WORK REQUIRED: Extract every line in the items below that contains the word "ankle". Matching is case-sensitive.
(PROVIDED DATA begins)
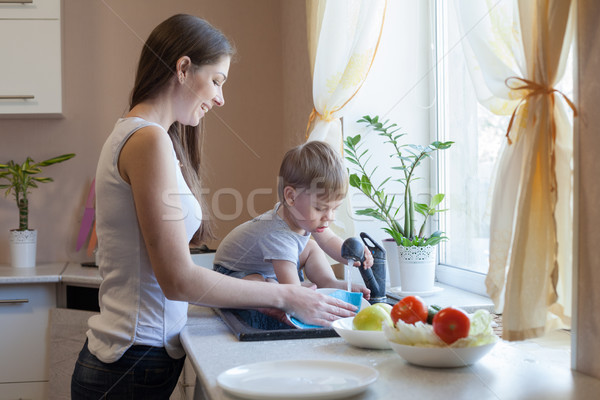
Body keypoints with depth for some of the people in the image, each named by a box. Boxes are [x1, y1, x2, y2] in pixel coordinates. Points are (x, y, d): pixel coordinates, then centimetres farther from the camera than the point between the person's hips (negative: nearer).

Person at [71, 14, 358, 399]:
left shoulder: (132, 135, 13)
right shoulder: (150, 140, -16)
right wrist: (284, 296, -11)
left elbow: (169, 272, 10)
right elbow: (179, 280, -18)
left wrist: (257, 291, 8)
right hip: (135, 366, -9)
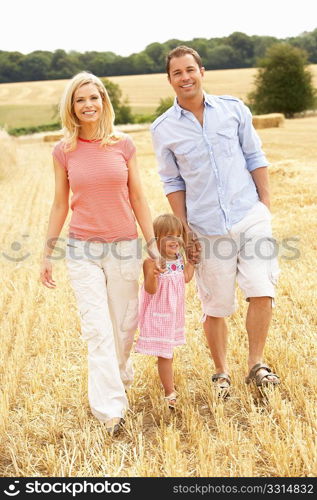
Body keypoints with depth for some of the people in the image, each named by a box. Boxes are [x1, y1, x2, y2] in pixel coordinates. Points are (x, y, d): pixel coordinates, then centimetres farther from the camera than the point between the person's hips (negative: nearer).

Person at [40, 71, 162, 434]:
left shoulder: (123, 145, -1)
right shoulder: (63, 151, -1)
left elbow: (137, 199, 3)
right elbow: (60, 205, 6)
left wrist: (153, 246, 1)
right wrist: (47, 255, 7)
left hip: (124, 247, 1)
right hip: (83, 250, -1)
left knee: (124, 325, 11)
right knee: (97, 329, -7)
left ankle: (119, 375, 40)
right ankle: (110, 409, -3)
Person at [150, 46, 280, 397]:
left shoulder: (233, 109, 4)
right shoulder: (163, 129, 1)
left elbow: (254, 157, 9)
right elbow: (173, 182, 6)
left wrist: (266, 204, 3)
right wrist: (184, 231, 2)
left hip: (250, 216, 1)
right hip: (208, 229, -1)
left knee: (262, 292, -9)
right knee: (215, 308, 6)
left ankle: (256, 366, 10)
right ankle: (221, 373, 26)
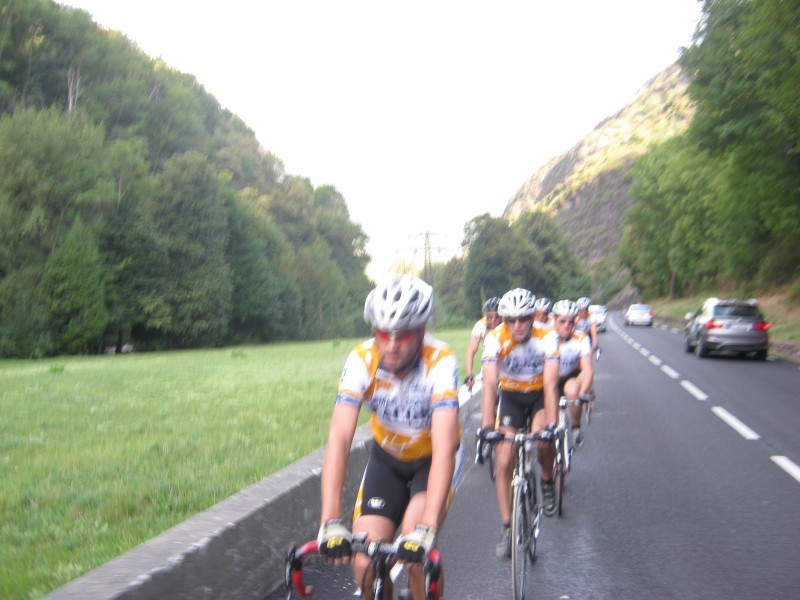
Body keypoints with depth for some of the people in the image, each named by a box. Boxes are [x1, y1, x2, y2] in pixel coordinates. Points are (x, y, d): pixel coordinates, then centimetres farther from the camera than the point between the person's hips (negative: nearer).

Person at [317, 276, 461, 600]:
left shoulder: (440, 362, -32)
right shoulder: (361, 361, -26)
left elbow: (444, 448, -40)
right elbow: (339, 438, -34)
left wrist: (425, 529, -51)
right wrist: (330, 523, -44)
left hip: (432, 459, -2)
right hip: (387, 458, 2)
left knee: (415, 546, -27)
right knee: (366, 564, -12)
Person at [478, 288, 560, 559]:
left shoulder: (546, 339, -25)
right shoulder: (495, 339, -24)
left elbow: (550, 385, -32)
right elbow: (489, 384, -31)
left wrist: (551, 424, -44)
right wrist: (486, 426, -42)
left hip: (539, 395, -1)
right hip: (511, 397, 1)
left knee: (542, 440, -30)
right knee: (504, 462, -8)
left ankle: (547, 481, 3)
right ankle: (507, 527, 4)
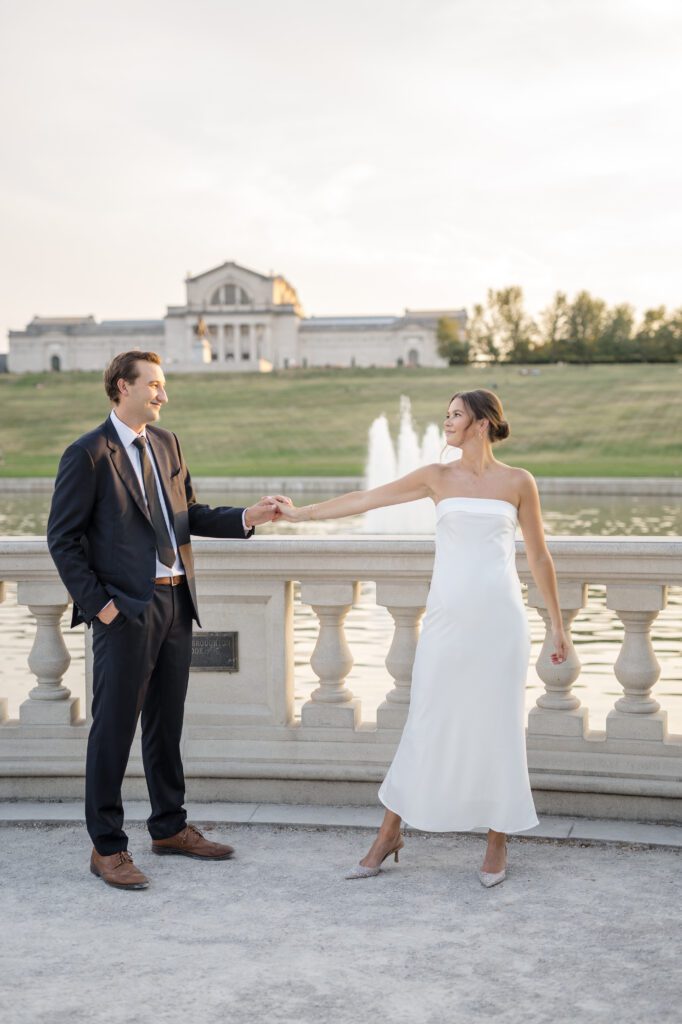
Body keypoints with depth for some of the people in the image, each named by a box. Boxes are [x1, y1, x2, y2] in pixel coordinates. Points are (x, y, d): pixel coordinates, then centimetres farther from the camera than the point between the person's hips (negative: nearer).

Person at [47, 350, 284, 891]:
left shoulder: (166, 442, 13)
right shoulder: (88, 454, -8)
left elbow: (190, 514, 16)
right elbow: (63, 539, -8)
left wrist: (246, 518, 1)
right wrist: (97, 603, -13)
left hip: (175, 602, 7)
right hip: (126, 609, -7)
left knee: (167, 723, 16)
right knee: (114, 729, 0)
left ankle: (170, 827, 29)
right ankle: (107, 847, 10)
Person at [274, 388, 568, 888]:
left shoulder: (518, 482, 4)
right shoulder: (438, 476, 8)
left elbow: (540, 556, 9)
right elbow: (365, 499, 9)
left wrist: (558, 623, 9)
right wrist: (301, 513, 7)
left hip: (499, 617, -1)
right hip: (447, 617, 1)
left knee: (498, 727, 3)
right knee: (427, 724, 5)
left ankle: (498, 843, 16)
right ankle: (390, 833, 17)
(PROVIDED DATA ends)
(PROVIDED DATA begins)
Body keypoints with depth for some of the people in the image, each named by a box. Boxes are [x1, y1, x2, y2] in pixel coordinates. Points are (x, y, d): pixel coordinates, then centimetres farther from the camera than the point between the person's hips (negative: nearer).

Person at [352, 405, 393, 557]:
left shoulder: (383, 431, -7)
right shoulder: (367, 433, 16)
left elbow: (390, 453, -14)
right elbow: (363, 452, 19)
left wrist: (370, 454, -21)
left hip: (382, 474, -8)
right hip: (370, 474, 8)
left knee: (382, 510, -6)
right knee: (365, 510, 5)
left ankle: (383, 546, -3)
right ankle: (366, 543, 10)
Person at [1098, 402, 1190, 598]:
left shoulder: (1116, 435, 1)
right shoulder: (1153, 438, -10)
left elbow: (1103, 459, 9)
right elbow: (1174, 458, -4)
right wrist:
(PROVIDED DATA ends)
OUTPUT OF THE EXERCISE:
left ankle: (119, 375, 40)
right ankle: (110, 409, -3)
left ankle: (256, 366, 10)
right ankle: (221, 373, 26)
left ankle: (547, 481, 3)
right ankle: (507, 527, 4)
left ankle: (170, 827, 29)
right ankle: (107, 847, 10)
left ankle: (498, 843, 16)
right ankle: (390, 833, 17)
left ankle: (383, 546, -3)
right ankle: (366, 543, 10)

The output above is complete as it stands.